- WORK TASK
Whenever a line in the material below contains "Normal", copy that line.

- RECORDS TO USE
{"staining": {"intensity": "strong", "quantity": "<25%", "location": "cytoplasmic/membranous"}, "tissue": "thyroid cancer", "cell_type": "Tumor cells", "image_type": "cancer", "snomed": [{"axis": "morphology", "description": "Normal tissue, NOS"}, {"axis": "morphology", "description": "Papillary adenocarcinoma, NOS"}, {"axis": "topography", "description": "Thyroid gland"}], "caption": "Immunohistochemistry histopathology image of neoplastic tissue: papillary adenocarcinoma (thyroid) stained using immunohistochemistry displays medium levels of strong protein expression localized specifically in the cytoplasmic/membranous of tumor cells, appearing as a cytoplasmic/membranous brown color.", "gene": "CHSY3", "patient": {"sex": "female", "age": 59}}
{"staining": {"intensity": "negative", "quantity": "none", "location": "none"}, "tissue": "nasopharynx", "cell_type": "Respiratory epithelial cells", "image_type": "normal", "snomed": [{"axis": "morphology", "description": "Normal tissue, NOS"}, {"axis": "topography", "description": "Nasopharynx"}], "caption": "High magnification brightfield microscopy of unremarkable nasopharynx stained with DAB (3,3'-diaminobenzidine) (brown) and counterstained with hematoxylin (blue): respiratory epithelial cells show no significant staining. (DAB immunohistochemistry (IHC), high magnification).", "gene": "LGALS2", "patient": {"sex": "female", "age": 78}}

...

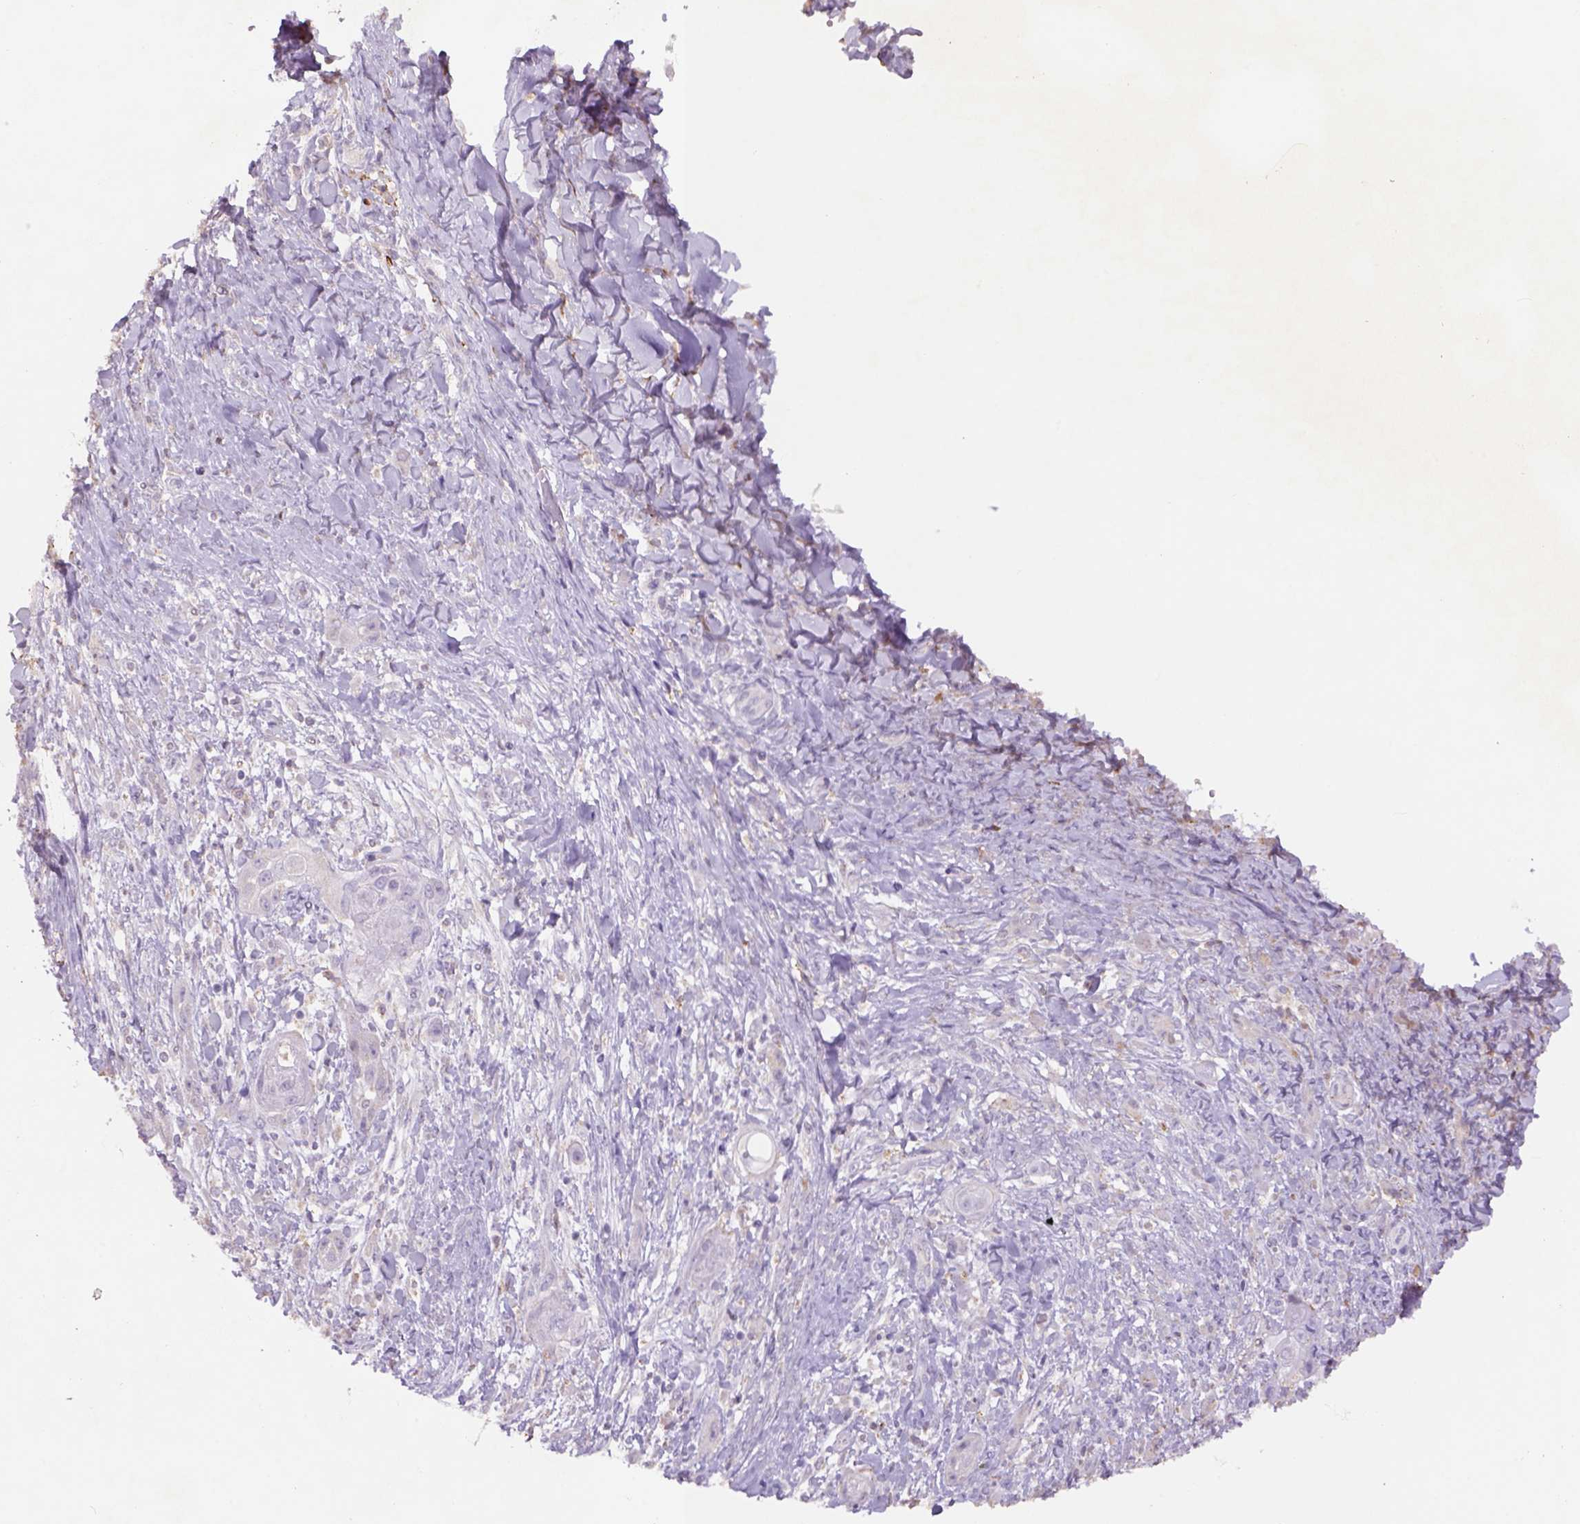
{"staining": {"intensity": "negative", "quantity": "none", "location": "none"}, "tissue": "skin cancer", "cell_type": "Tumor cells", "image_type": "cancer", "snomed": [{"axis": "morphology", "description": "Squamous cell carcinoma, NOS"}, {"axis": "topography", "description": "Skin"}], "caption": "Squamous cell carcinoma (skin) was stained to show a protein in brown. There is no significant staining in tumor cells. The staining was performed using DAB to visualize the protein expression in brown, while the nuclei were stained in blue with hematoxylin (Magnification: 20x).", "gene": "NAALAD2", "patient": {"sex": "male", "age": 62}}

- RESULT FOR THIS TASK
{"staining": {"intensity": "strong", "quantity": "<25%", "location": "cytoplasmic/membranous"}, "tissue": "thyroid cancer", "cell_type": "Tumor cells", "image_type": "cancer", "snomed": [{"axis": "morphology", "description": "Normal tissue, NOS"}, {"axis": "morphology", "description": "Papillary adenocarcinoma, NOS"}, {"axis": "topography", "description": "Thyroid gland"}], "caption": "Immunohistochemistry histopathology image of neoplastic tissue: papillary adenocarcinoma (thyroid) stained using immunohistochemistry displays medium levels of strong protein expression localized specifically in the cytoplasmic/membranous of tumor cells, appearing as a cytoplasmic/membranous brown color.", "gene": "CHSY3", "patient": {"sex": "female", "age": 59}}
{"staining": {"intensity": "negative", "quantity": "none", "location": "none"}, "tissue": "nasopharynx", "cell_type": "Respiratory epithelial cells", "image_type": "normal", "snomed": [{"axis": "morphology", "description": "Normal tissue, NOS"}, {"axis": "topography", "description": "Nasopharynx"}], "caption": "High magnification brightfield microscopy of unremarkable nasopharynx stained with DAB (3,3'-diaminobenzidine) (brown) and counterstained with hematoxylin (blue): respiratory epithelial cells show no significant staining. (DAB immunohistochemistry (IHC), high magnification).", "gene": "LGALS2", "patient": {"sex": "female", "age": 78}}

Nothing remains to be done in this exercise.